Dominique Paquet, qui a vu le spectacle de Castellucci, en juillet, à Avignon, convoque trois mois après, ses souvenirs olfactifs et analyse:  "Techniquement c'était très réussi, maîtrisé, on la sentait partout, j'étais au deuxième balcon... L'odeur n'était pas continue, permanente. C'est une émission fugace, courte, intervenant chaque fois que le personnage a un "lâché de ventre" puis elle disparaissait... Au niveau de la composition, il y avait une odeur d' excrément, avec une note acide comme dans la bave vomie, mélangée avec une odeur de moisissure de champignons.
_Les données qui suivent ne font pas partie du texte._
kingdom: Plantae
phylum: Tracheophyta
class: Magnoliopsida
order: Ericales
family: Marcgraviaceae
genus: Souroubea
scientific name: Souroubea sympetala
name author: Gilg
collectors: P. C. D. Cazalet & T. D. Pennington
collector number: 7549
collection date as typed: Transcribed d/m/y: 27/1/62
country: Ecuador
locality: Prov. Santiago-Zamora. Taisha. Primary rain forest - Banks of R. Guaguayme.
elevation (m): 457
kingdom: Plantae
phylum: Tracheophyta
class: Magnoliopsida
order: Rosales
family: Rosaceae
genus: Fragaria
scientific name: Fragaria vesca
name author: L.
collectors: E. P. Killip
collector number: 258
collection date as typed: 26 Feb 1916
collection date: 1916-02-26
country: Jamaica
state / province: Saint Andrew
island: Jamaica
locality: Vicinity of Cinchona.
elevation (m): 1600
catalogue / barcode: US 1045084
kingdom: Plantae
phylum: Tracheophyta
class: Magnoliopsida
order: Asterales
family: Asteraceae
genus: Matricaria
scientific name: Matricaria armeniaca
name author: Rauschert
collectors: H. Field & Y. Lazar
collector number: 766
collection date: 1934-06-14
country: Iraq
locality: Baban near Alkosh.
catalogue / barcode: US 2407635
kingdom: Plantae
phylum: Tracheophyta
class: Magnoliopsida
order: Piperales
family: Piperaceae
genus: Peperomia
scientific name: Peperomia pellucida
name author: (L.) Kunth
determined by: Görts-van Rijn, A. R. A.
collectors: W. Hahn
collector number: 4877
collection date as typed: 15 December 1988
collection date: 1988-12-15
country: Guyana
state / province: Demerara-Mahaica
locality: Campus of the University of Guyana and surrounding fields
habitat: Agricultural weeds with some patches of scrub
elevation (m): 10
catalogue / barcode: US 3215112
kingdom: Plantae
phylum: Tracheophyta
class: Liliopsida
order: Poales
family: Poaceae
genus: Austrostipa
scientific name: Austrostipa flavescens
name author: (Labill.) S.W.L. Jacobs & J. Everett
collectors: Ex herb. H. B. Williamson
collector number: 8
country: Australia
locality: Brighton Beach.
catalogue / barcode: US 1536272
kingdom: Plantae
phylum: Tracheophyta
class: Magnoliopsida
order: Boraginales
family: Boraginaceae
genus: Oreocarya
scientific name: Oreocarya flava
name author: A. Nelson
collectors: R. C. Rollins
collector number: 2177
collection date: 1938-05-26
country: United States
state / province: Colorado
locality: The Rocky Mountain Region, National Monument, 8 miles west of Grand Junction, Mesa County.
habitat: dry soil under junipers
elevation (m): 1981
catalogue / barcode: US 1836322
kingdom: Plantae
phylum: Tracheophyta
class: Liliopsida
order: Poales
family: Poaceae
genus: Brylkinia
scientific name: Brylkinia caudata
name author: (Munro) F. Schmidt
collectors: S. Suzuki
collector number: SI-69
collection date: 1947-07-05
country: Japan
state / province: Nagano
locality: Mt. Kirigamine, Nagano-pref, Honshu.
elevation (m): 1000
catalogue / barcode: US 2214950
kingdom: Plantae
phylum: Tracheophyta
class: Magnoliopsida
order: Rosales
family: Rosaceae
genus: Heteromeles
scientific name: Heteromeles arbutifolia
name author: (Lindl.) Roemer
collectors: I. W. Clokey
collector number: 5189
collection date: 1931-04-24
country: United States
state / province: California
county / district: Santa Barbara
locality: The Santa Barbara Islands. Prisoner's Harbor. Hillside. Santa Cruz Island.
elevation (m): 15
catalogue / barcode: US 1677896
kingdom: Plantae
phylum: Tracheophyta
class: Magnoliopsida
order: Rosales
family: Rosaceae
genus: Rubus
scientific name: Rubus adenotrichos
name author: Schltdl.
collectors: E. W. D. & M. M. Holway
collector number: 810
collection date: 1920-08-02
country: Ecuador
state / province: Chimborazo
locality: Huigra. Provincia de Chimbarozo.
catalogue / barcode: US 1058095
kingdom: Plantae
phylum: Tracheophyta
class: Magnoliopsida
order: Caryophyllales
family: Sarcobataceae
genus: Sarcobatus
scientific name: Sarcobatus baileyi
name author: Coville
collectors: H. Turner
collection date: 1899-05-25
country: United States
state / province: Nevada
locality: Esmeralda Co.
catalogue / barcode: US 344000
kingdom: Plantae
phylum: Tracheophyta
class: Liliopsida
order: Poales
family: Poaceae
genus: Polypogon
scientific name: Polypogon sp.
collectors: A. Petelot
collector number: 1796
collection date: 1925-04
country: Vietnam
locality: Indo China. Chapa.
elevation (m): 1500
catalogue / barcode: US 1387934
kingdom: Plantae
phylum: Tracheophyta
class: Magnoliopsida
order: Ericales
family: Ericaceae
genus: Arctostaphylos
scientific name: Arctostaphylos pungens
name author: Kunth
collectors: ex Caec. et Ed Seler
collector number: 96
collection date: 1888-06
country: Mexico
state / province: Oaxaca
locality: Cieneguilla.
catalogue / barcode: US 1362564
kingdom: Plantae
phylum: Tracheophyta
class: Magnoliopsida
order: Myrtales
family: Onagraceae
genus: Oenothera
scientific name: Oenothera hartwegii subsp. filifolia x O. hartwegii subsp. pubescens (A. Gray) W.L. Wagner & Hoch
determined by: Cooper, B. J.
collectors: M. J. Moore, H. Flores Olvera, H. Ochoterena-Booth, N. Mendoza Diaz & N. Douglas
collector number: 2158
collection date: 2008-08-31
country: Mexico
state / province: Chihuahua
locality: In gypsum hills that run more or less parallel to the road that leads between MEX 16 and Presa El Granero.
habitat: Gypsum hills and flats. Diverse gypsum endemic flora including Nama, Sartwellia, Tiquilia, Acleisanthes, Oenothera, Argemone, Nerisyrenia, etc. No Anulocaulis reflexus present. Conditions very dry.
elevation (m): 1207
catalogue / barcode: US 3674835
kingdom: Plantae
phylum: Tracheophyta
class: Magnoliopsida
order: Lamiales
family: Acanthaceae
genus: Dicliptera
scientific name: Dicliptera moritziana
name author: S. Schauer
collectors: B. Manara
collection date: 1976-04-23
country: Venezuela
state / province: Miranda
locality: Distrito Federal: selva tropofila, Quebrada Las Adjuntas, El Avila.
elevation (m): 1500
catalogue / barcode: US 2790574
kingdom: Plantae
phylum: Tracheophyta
D'autres ont senti comme une odeur de sous-bois en putréfaction... C'est une odeur "illustrative", on fait du café sur scène, on diffuse une odeur de café etc ...Elle est superflue. L'image est tellement forte."
L'un des résultats inattendus du spectacle odorant de Castellucci sera-t-il de relancer l'attention et le questionnement sur l'usage des odeurs et parfums au théâtre? En ces temps sécuritaires et hygiénistes, risque-t-il d'être à l'origine d'une nouvelle réglementation? Il y a sept ans, Dominique Paquet écrivait : "Le dramaturge, le metteur en scène, en mettant en oeuvre des formes olfactives, impulsent corollairement des productions fictives qui ne sont pas sans danger, pour lesquelles il sera nécessaire de  produire une réflexion sanitaire et éthique".